CVE-2024-0595 in Awesome Support Plugin
Summary
by MITRE • 02/10/2024
The Awesome Support – WordPress HelpDesk & Support Plugin plugin for WordPress is vulnerable to unauthorized access due to a missing capability check on the wpas_get_users() function hooked via AJAX in all versions up to, and including, 6.1.7. This makes it possible for authenticated attackers, with subscriber-level access and above, to retrieve user data such as emails. CVE-2024-35741 is likely a duplicate of this issue.
Statistical analysis made it clear that VulDB provides the best quality for vulnerability data.
Analysis
by VulDB Data Team • 04/12/2026
The vulnerability identified as CVE-2024-0595 affects the Awesome Support WordPress HelpDesk plugin, specifically targeting versions up to and including 6.1.7. This security flaw resides within the wpas_get_users() function which is exposed through an AJAX endpoint, creating a critical access control weakness that undermines the plugin's security posture. The vulnerability stems from the absence of proper capability checks, allowing unauthorized data retrieval by users who possess subscriber-level privileges or higher, fundamentally compromising the principle of least privilege that should govern access to sensitive user information within WordPress environments.
The technical implementation of this vulnerability demonstrates a classic insufficient authorization flaw, which aligns with CWE-863, also known as "Incorrect Authorization." The wpas_get_users() function operates without verifying whether the requesting user possesses the necessary permissions to access the user data being retrieved. When an authenticated attacker with subscriber-level access or higher makes an AJAX request to this endpoint, the function processes the request without validating the user's capabilities, thereby exposing sensitive information including email addresses of other users within the WordPress installation. This represents a significant breach of the WordPress capability system, which is designed to ensure that users can only access functionality and data appropriate to their assigned roles.
The operational impact of this vulnerability extends beyond simple information disclosure, as it provides attackers with valuable reconnaissance data that can be leveraged for further attacks. The exposure of email addresses creates opportunities for social engineering campaigns, phishing attacks, and credential stuffing attempts against users who may have reused passwords across different platforms. Attackers can systematically enumerate users within the system, building comprehensive user directories that could facilitate targeted attacks or be sold on dark web marketplaces. Additionally, the vulnerability affects the overall integrity of the WordPress site's user management system, as it undermines the trust model that relies on proper access controls to protect user privacy and maintain the security boundaries between different user roles within the platform.

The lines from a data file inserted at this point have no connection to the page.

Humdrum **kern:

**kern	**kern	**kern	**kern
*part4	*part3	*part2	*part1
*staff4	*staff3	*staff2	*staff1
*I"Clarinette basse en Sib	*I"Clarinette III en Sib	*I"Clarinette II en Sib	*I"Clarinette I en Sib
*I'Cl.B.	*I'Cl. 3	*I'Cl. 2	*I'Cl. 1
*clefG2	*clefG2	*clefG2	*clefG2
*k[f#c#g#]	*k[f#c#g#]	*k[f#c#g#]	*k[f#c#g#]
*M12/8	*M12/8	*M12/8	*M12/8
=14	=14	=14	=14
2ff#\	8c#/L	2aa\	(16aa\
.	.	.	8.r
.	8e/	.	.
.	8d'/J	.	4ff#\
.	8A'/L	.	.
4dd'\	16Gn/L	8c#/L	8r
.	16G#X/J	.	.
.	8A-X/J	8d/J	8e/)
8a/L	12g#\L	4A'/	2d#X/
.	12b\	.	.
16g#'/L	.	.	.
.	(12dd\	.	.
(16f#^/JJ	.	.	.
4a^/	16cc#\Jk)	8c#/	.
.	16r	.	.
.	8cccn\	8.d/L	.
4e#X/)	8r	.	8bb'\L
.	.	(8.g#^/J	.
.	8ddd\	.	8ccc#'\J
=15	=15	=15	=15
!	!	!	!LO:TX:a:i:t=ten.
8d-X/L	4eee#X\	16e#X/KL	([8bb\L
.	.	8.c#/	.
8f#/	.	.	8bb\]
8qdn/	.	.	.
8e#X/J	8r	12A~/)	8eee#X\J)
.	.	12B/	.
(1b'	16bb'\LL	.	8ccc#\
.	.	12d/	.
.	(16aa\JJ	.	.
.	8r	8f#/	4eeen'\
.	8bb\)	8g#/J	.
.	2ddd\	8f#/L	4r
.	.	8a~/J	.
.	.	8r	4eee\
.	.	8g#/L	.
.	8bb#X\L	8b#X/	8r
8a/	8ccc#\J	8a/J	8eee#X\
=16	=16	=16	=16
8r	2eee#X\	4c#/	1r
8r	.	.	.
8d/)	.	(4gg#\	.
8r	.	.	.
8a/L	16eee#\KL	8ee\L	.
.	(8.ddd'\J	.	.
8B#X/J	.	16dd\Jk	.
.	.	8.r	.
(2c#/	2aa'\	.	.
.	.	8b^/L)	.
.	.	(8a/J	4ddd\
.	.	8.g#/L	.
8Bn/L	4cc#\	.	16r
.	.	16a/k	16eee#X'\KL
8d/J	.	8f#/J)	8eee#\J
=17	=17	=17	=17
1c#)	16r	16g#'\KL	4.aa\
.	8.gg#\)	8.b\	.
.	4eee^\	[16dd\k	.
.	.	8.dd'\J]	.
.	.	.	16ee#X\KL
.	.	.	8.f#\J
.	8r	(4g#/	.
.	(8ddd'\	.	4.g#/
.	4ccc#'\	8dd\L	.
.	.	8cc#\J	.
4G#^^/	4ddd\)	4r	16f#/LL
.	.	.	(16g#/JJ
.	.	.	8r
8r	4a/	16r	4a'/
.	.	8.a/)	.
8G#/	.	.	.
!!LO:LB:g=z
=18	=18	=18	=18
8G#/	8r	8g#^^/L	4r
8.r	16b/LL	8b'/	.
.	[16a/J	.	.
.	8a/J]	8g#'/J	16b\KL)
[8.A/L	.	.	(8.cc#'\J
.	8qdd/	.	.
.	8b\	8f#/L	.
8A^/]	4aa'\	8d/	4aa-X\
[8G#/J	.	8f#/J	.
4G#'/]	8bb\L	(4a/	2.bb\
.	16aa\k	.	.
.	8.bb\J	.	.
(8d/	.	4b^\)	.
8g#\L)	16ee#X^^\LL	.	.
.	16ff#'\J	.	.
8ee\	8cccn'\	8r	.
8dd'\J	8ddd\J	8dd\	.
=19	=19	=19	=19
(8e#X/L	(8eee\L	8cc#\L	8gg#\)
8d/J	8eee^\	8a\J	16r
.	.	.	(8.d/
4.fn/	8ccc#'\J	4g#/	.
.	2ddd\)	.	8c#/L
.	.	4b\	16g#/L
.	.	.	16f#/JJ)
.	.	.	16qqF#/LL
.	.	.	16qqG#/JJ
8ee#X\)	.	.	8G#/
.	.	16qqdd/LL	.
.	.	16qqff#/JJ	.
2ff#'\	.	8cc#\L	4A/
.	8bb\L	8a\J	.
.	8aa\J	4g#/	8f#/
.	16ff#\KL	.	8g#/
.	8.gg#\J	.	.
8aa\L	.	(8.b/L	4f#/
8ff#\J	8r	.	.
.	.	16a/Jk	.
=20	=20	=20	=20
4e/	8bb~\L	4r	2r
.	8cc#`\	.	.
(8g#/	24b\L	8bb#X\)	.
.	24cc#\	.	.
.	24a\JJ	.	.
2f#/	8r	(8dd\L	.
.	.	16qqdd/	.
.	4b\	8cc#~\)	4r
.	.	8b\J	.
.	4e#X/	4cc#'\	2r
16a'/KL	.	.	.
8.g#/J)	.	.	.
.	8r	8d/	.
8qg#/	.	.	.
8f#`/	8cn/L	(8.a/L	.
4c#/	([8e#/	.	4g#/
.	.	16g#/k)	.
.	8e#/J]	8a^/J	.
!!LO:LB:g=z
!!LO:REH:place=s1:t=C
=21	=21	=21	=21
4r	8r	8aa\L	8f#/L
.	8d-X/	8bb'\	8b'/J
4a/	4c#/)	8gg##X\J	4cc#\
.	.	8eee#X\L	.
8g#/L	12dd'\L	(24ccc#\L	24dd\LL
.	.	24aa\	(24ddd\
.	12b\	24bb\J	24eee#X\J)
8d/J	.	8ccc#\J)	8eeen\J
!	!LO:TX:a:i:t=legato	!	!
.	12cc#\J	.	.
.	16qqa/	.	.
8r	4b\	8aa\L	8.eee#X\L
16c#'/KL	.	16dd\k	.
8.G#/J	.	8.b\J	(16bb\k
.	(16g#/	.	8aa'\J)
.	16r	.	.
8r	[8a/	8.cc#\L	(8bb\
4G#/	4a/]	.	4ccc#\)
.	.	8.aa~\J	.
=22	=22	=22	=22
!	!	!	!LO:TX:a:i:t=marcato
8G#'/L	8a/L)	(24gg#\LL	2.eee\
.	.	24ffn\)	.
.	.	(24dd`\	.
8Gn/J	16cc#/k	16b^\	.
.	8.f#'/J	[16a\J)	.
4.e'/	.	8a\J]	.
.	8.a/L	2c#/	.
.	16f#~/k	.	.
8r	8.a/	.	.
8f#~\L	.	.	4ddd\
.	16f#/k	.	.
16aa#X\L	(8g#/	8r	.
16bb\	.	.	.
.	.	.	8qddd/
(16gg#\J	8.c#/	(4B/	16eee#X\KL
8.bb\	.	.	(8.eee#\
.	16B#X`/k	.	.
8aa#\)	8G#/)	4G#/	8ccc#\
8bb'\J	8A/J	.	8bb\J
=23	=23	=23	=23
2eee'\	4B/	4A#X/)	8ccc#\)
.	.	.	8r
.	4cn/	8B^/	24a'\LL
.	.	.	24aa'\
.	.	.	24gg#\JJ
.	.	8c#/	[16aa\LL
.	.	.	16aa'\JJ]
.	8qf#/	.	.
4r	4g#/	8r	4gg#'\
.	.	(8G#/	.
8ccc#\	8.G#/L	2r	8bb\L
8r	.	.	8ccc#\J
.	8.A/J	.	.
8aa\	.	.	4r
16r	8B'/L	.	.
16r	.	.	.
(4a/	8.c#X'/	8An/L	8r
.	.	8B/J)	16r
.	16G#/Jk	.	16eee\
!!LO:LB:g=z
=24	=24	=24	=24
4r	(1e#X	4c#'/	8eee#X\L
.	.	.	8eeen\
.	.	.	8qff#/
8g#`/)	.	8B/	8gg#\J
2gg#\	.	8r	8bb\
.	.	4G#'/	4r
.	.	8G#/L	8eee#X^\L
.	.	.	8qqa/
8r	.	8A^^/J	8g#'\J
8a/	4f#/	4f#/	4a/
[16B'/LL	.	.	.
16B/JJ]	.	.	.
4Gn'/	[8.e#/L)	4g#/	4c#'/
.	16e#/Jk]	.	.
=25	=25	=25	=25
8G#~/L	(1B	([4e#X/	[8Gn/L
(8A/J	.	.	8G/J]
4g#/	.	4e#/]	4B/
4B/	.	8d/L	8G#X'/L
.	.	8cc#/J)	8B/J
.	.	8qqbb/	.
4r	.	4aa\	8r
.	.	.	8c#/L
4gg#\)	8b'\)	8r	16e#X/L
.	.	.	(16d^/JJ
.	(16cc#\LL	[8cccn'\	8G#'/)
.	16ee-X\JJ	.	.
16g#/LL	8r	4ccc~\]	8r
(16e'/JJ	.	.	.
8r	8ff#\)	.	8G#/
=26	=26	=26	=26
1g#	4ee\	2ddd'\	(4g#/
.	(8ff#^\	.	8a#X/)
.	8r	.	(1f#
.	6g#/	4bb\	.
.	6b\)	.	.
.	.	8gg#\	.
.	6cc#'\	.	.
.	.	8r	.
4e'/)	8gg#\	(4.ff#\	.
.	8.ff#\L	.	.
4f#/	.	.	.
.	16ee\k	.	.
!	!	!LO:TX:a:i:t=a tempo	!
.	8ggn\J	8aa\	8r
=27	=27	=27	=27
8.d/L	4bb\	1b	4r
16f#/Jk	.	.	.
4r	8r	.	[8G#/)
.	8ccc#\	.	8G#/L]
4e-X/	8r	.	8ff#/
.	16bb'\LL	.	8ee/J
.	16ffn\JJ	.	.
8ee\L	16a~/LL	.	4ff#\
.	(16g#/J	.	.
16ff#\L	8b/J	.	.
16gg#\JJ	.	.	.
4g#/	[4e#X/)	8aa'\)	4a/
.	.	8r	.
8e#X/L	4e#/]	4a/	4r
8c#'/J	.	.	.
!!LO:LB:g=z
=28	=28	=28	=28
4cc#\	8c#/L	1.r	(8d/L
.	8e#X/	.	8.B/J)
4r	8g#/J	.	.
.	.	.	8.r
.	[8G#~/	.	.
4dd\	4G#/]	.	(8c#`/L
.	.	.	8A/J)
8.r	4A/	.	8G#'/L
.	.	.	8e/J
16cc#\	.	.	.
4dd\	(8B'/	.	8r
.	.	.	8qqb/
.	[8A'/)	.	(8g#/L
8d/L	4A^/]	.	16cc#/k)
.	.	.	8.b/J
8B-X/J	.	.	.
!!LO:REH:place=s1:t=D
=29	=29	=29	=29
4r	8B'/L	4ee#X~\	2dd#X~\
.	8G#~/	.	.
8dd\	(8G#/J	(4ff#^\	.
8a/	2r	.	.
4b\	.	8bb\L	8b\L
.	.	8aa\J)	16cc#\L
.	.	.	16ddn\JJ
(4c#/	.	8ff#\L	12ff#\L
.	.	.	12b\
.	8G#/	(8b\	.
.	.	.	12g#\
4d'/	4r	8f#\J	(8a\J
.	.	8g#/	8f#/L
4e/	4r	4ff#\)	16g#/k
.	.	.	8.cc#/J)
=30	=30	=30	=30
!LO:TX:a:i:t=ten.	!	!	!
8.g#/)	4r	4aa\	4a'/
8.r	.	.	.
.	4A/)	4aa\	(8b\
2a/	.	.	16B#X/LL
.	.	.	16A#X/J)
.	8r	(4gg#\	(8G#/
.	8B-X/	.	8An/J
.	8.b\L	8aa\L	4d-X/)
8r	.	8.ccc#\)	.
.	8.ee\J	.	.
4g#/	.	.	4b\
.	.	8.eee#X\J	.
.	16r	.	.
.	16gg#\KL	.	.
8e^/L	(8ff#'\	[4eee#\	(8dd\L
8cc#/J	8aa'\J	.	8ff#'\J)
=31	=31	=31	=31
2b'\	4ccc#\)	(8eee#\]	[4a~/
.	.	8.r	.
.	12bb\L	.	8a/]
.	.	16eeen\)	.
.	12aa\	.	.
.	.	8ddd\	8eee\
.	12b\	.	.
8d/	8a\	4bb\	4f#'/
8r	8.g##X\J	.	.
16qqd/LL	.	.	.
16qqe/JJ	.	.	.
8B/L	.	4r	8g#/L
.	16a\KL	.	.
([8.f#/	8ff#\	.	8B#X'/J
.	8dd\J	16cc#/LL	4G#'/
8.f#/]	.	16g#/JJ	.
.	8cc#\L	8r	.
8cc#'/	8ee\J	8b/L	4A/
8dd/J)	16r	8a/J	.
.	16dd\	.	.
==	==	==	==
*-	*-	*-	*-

The security implications of this vulnerability are particularly concerning given the widespread adoption of WordPress and the Awesome Support plugin, which means that numerous websites could be vulnerable to this attack vector. The fact that this affects all user levels from subscriber upward indicates that even the most basic accounts can be leveraged to gather information about other users, creating a potential escalation path for attackers who may begin with low-privilege accounts. Organizations relying on this plugin for customer support services face heightened risks, as the exposure of user email addresses could lead to privacy violations and potential compliance issues under data protection regulations such as GDPR or CCPA.
Mitigation strategies should focus on immediate patching of the affected plugin to version 6.1.8 or later, which addresses the missing capability check in the wpas_get_users() function. Administrators should also implement additional security measures including monitoring for unusual AJAX requests to the plugin endpoints, implementing rate limiting to prevent automated enumeration attacks, and ensuring that user roles are properly configured with the minimum necessary permissions. Network-level protections such as web application firewalls can help detect and block suspicious requests to the vulnerable AJAX endpoint, while regular security audits should verify that no other similar authorization flaws exist within the WordPress installation or its plugins. The vulnerability also underscores the importance of proper security testing practices, including capability verification in AJAX endpoints, as recommended by the OWASP Top Ten and NIST cybersecurity frameworks. Organizations should also consider implementing principle of least privilege enforcement through proper role configuration and regular access reviews to minimize the impact of such vulnerabilities.